Proof: https://archive.ph/AAa6k and https://archive.ph/9WGe7

3 comments

> none of the results will contain

More and more frequently I was getting this for the actual search terms, in quotes or not, to the point where I would Control+F any words just to find none of them existed on the page. It's the reason I switched to dumber search engines.

I've assumed the "fast path" is to search for "phrases with similar meaning", rather than actual words. But that really destroys technical searches.

If you haven't read our post, I'd encourage doing do. Quotes do work to find the exact terms specified. But control-F won't locate some of the terms we find when fully rendering a doc -- that's why the list explains using developer tools to search if control-F comes up with nothing.
It might be useful to offer people a way to search for content that is rendered in the page, rather than content that is only visible in developer tools.
The content is rendered on the page. For example, say someone has an email sign-up box. When the page renders, the box appears and it might list all the countries in the world, so that you can pick your country from the list. All those countries are rendered, available if you use the box. But if you ctrl-f search, you might not see that text even though it did render. Real case I looked into which prompted the tip of using developer tools.
This isn't evidence of anything changing, google has always ignored punctuation - treating it as whitespace, as mentioned in the article.
Interesting - looks like they're doing this via a bunch of special-case rules.

To any google engineers reading:

Please add `really-verbatim` mode, indicated by backtick quotes, which also requires strict matching of punctuation.

I'm a Google engineer way too far organisationally to ever have any say in this.

I wonder if that will ever be worth the hardware cost. Back when I did some coursework on information retrieval, it seemed that you get superlinear savings via reducing the cardinality of tokens. So you'd do stemming, remove all punctuation, words that are too frequent ("do", "be", "and", "or", ...)... Basically remove all grammar. You do the same to your search query and the index. This intuitively reduces your compute by at least an order of magnitude, especially for languages with rich grammar (e.g. stemming nouns in Polish reduces the cardinality of tokens by a factor of 7 and verbs by a factor of 162).

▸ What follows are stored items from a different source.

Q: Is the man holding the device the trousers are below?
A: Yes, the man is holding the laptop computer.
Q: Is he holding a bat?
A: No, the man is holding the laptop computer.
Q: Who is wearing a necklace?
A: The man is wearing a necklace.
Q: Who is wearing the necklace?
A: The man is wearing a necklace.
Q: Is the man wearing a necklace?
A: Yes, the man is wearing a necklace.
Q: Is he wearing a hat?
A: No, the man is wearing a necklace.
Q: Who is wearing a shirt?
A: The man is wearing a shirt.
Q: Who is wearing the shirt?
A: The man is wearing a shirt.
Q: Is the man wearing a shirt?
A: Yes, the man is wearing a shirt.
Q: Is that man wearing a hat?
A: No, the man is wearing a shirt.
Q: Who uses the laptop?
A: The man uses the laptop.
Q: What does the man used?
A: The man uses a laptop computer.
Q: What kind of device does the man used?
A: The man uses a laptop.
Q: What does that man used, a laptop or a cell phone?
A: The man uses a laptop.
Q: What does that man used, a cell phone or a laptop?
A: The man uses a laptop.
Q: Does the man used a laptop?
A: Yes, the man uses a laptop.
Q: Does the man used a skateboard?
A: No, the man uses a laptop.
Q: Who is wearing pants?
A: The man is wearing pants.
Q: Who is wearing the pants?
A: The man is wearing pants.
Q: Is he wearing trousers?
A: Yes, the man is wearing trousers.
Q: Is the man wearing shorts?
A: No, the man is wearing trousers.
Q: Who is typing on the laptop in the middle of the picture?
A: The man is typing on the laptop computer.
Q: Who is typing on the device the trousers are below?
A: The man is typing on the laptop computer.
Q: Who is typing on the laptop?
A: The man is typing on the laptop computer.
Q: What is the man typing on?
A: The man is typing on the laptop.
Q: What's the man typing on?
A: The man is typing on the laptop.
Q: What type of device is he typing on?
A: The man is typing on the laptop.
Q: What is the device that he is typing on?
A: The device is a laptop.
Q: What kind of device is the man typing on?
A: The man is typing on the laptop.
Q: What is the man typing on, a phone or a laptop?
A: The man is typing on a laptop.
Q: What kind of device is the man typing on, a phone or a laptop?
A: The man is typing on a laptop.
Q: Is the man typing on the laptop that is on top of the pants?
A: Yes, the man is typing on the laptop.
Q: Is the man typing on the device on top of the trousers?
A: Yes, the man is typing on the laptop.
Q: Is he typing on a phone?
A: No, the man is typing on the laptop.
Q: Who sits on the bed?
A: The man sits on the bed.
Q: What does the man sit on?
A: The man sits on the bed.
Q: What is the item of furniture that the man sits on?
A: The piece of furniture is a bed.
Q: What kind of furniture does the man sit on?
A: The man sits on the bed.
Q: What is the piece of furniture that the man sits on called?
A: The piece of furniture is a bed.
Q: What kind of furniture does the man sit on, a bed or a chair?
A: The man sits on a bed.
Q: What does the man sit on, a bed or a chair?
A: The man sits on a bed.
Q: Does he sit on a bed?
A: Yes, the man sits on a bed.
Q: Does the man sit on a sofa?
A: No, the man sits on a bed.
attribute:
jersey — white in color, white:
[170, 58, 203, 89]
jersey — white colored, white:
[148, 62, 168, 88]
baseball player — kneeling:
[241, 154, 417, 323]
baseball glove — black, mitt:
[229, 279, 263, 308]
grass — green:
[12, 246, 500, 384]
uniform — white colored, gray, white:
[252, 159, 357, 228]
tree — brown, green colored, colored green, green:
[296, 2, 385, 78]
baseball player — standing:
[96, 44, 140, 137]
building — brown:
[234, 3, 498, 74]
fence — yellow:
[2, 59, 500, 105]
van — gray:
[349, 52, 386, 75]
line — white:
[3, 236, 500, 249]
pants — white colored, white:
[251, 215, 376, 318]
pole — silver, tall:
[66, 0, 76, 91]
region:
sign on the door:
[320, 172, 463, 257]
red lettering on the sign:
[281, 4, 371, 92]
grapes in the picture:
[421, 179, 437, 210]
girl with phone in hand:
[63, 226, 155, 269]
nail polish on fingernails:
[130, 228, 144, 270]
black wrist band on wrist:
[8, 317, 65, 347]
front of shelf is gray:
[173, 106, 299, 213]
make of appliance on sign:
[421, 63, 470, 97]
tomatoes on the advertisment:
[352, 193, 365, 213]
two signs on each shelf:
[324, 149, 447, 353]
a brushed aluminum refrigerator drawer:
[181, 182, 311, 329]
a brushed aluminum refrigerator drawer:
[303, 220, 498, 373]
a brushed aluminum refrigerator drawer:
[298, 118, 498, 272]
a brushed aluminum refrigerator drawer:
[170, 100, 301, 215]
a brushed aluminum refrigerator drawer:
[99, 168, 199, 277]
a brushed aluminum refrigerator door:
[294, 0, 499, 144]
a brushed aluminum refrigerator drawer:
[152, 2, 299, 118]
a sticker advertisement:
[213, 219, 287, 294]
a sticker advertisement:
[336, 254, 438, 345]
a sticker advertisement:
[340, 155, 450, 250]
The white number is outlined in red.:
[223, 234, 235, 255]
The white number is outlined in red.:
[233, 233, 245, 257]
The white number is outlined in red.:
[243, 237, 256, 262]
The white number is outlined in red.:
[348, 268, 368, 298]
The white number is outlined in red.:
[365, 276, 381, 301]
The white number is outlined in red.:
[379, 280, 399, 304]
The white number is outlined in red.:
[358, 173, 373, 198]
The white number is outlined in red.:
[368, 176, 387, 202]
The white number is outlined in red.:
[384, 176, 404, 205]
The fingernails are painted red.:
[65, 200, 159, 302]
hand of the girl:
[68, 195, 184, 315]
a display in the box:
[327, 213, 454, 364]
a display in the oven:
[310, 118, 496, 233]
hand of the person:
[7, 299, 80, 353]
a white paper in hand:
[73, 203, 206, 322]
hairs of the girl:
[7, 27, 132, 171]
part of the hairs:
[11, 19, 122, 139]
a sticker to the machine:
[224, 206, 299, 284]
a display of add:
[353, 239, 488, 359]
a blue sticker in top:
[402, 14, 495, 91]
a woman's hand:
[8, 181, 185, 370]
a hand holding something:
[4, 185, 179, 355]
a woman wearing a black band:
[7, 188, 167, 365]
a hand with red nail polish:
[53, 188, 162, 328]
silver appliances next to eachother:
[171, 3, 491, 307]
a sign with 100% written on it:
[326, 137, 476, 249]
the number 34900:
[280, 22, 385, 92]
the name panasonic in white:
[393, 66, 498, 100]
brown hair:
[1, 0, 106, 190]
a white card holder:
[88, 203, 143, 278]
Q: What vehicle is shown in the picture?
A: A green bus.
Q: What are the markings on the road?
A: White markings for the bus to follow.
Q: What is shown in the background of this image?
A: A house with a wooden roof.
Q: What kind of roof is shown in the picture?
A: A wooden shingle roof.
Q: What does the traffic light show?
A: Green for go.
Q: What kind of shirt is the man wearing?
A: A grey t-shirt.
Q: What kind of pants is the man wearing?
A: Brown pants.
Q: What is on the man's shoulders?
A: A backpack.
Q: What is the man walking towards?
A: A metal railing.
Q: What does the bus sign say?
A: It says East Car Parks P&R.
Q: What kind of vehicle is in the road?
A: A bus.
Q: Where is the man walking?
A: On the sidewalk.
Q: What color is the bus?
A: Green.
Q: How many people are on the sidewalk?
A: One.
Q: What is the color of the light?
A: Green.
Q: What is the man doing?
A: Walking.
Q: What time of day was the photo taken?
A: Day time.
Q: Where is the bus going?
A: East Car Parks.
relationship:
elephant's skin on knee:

No way they'll inflate their indexes even 20% and add complexity into their algorithms for 0.1% queries that won't bring any additional income.
They don't necessarily have to inflate their indexes. Backtick-quoted results ought to be a subset of double-quoted results, so they can use the standard quoted search algorithm, and then filter out imperfect matches from those results.
Google searches ignore punctuation, so it's not even indexed, so there's no way to search for punctuation without inflating the index
I work for Google Search. We did look a this, and we'll keep looking to see if we can improve, but it turns out to be a very hard lift.
The post explains that we see some punctuation as spaces so that query is a search for nothing, which is why it fails.